Requirement>
Change "series names" to "data series" throughout these rows, leaving everything else unchanged, and omit the pictures from your answer.

Start of Data for processing

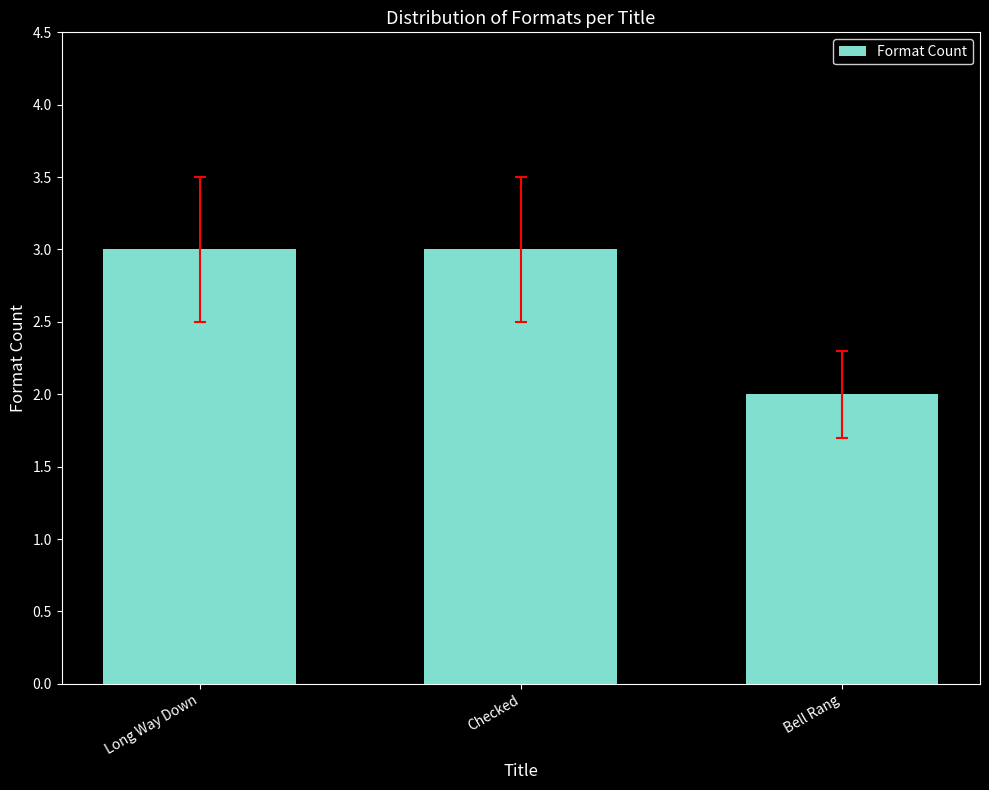

What is the approximate value at Long Way Down?

3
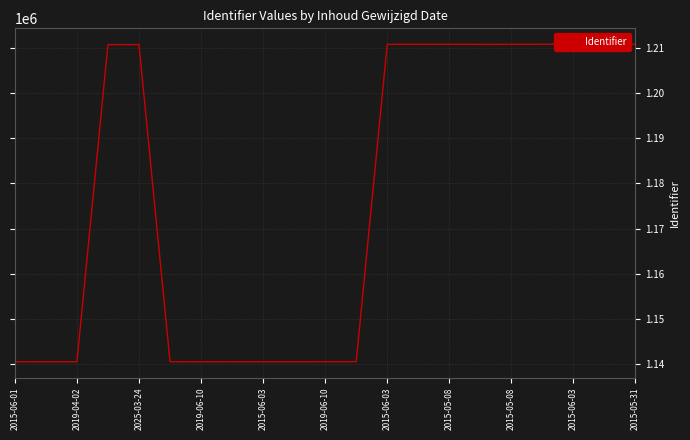

What is the greatest value displayed?

1210868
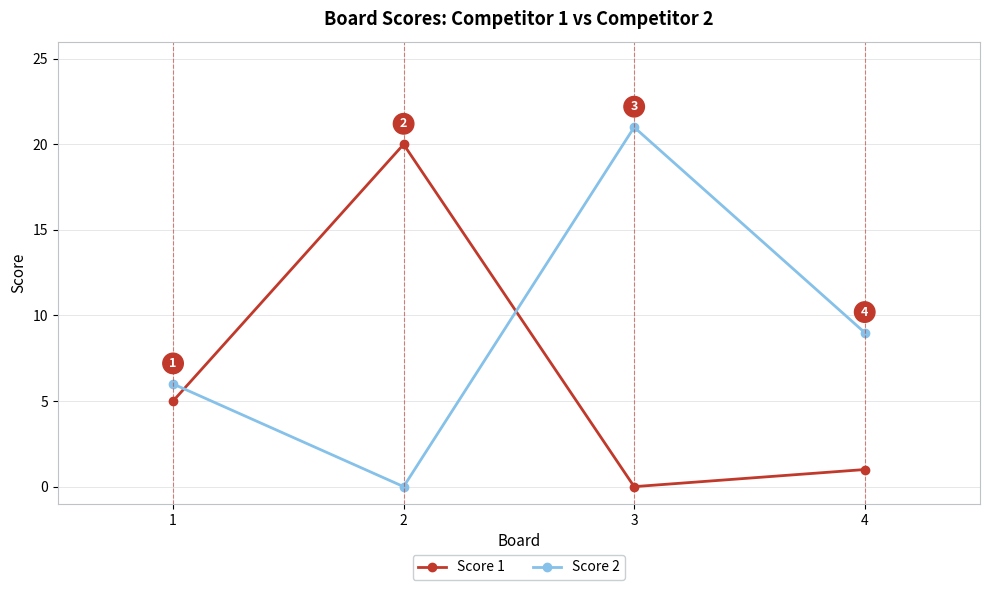

What are all the series names shown in the legend?

Score 1, Score 2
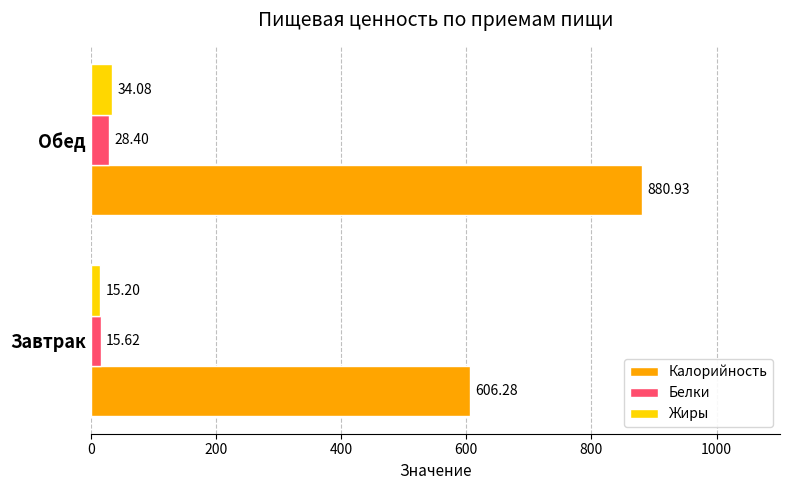

What are all the series names shown in the legend?

Калорийность, Белки, Жиры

End of Data for processing

The completed task>
What is the approximate value at Long Way Down?

3

What is the greatest value displayed?

1210868

What are all the data series shown in the legend?

Score 1, Score 2

What are all the data series shown in the legend?

Калорийность, Белки, Жиры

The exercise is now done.